Hoje de manhã desci as escadas do
meu prédio e, quando abri a porta da rua, dei de caras com uma máquina
fotográfica com um turista acoplado. Fiz o meu melhor sorriso para o passarinho
e segui para o meu destino.
Na minha mente a pergunta
levitava: o que tem de fotografável a porta do meu prédio? E depois percebi.
Estes turistas estão tão apaixonados por Lisboa, que acham todos os seus
detalhes adoráveis. Até uma porta verde, feia e um pouco suja, sem batente e
com um puxador muito normal, pode ser encantadora aos olhos de um turista
embevecido.
Turista que é turista fotografa
sem parar. Turista que é turista fotografa até sem ver. Leva Lisboa dentro da
máquina e, quando chegar a casa, vê tudo com mais calma. Porém, se prestarmos
atenção aos alvos dos seus disparos vamos descobrir novas Lisboas dentro desta
Lisboa que afirmamos a pés juntos conhecer como as palmas das nossas mãos.

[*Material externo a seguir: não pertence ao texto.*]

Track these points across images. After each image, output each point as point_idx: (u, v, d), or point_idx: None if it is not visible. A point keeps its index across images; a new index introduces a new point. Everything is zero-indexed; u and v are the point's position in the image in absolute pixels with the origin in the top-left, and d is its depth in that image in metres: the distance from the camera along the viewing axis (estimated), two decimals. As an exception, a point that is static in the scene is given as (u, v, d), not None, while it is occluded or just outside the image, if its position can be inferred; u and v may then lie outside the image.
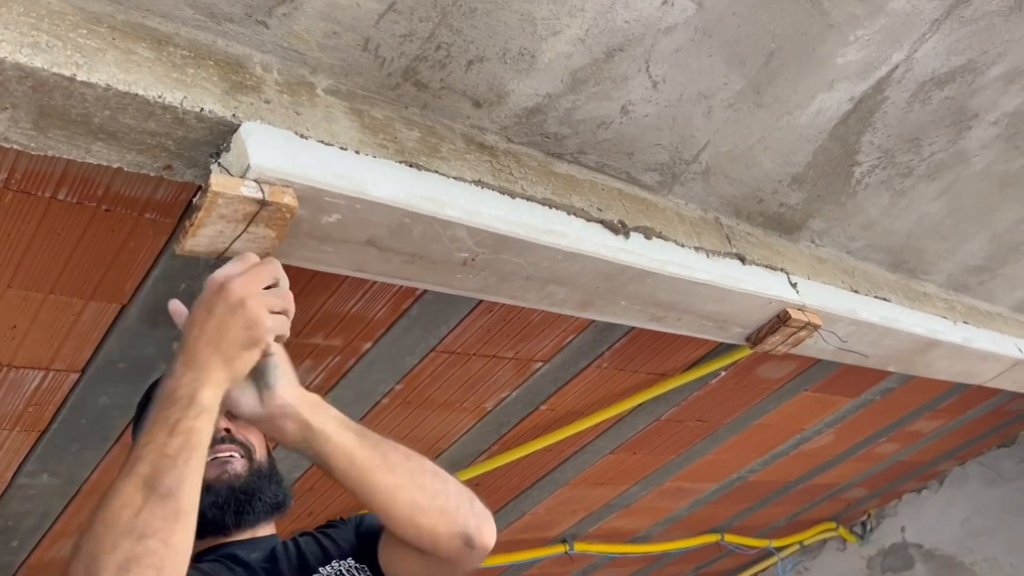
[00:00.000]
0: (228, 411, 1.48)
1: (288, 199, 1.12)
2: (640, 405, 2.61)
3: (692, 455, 3.21)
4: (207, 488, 1.34)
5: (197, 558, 1.35)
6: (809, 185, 1.92)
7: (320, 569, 1.39)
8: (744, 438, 3.23)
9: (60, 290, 1.51)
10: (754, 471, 3.62)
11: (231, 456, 1.43)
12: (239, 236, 1.14)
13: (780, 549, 4.65)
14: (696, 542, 4.06)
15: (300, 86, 1.25)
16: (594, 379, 2.42)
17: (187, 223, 1.11)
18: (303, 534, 1.50)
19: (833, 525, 4.90)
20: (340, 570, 1.39)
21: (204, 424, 1.06)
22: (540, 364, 2.26)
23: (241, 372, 1.10)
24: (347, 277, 1.66)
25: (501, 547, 3.32)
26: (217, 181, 1.08)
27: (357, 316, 1.82)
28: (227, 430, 1.45)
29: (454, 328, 1.97)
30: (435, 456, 2.50)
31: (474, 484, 2.71)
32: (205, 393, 1.07)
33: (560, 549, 3.48)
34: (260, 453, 1.50)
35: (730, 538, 4.20)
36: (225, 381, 1.09)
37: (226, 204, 1.09)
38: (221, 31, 1.16)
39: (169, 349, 1.71)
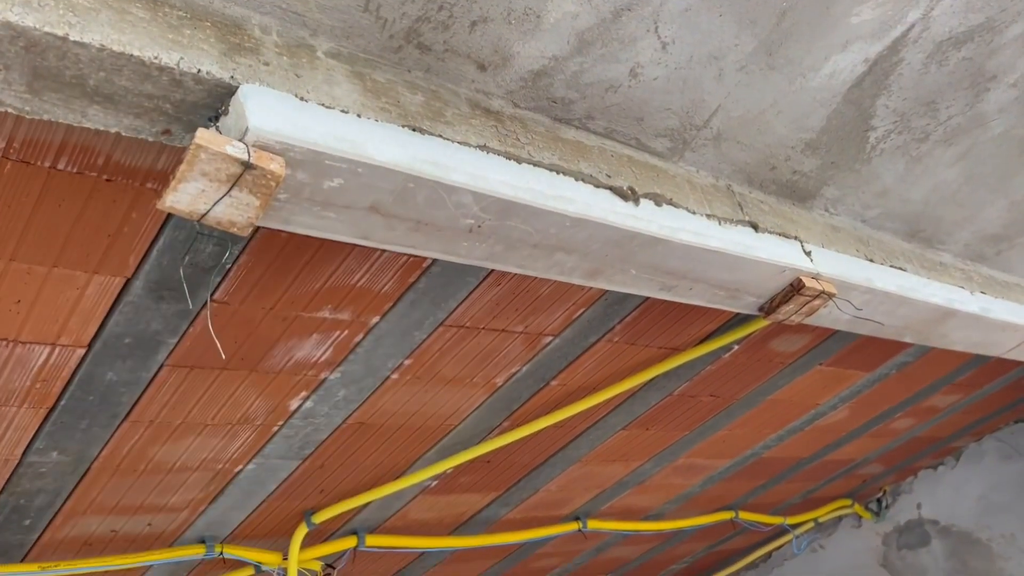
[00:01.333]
0: None
1: (275, 166, 1.09)
2: (652, 380, 2.58)
3: (705, 431, 3.18)
4: None
5: None
6: (823, 151, 1.88)
7: None
8: (758, 413, 3.20)
9: (64, 263, 1.49)
10: (768, 447, 3.60)
11: None
12: (221, 199, 1.11)
13: (795, 526, 4.62)
14: (710, 519, 4.04)
15: (300, 48, 1.22)
16: (605, 353, 2.39)
17: (170, 177, 1.08)
18: None
19: (848, 502, 4.87)
20: None
21: None
22: (550, 338, 2.24)
23: None
24: (354, 247, 1.64)
25: (514, 524, 3.31)
26: (203, 136, 1.05)
27: (364, 289, 1.80)
28: None
29: (462, 302, 1.95)
30: (446, 433, 2.48)
31: (485, 461, 2.71)
32: None
33: (573, 527, 3.47)
34: None
35: (744, 515, 4.18)
36: None
37: (209, 160, 1.06)
38: (218, -9, 1.14)
39: (174, 324, 1.71)
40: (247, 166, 1.06)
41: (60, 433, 1.90)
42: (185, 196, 1.08)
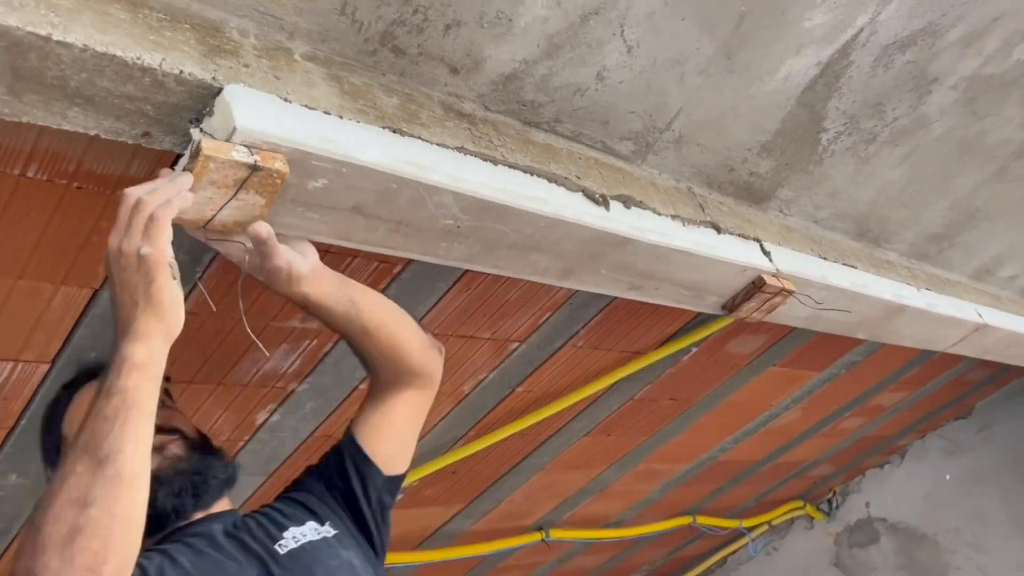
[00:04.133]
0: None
1: (279, 165, 1.10)
2: (614, 384, 2.62)
3: (664, 435, 3.23)
4: (157, 480, 1.28)
5: (158, 543, 1.37)
6: (778, 153, 1.94)
7: (283, 535, 1.41)
8: (715, 417, 3.26)
9: (30, 275, 1.46)
10: (724, 450, 3.67)
11: (168, 442, 1.46)
12: (227, 203, 1.12)
13: (750, 529, 4.71)
14: (669, 525, 4.09)
15: (278, 51, 1.23)
16: (570, 358, 2.42)
17: None
18: (263, 507, 1.52)
19: (800, 503, 4.98)
20: (300, 533, 1.41)
21: (137, 381, 1.02)
22: (517, 344, 2.26)
23: (161, 307, 1.05)
24: (327, 253, 1.63)
25: (478, 536, 3.31)
26: (208, 145, 1.05)
27: (334, 297, 1.79)
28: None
29: (432, 308, 1.96)
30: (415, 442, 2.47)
31: (451, 471, 2.70)
32: (132, 348, 1.04)
33: (537, 537, 3.48)
34: (190, 431, 1.54)
35: (702, 520, 4.25)
36: (154, 331, 1.05)
37: (217, 169, 1.06)
38: (197, -6, 1.14)
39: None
40: (254, 168, 1.07)
41: (19, 455, 1.84)
42: (193, 206, 1.08)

Para além do postal tradicional
do Eléctrico 28 a passar nas Escolas Gerais, do Castelo ou da Torre de Belém,
eles vêem maravilhas nos feitios das pedras da calçada ou no vidro partido da
janela de um prédio abandonado. A placa velha com o nome da rua, a manta
coberta de bugigangas na Feira da Ladra, as ervas a crescerem nos telhados dos
prédios, o contentor das obras apinhado de portas que nunca mais se voltam a
abrir, nem a fechar, a parabólica agarrada à parede mesmo ao lado da varanda de
ferro forjado, as montras de peixe fresco na Rua dos Correeiros, as montras de
peixe seco na Rua do Arsenal.
E mesmo quando Lisboa acorda
despenteada e com os olhos inchados, eles continuam suspirando e fotografando os
azulejos partidos e sujos nos prédios que ameaçam tombar, o candeeiro torto no
Jardim da Estrela, a poça de água que reflecte o prédio pombalino quando faz
sol depois da chuva. E vão seguindo e bisbilhotando os vãos de escadas cujo
cheiro a bafio quase se sente só de ver, a senhora que vigia a carne no assador
ali numa rua de Alfama, a janela entreaberta de um rés-do-chão do Bairro Alto
por onde se espreita o sofá com o naperon na cabeceira e a televisão com o
jarrinho de flores de plástico em cima. O velhote a dormitar ao sol ou a
criança a correr atrás das pombas.
Estes turistas são danados. Deixam-nos
envergonhados com os assombros desta cidade que levam na bagagem e que nós não
chegamos a ver. Deixam-nos invejosos por conhecerem uma cidade onde nós nunca
vamos porque somos parte dela. Mas basta seguir as objectivas das suas máquinas
fotográficas ou ver para onde aguçam a câmara dos seus telemóveis e logo encontraremos
novidades de pasmar desta nossa velha desconhecida Lisboa.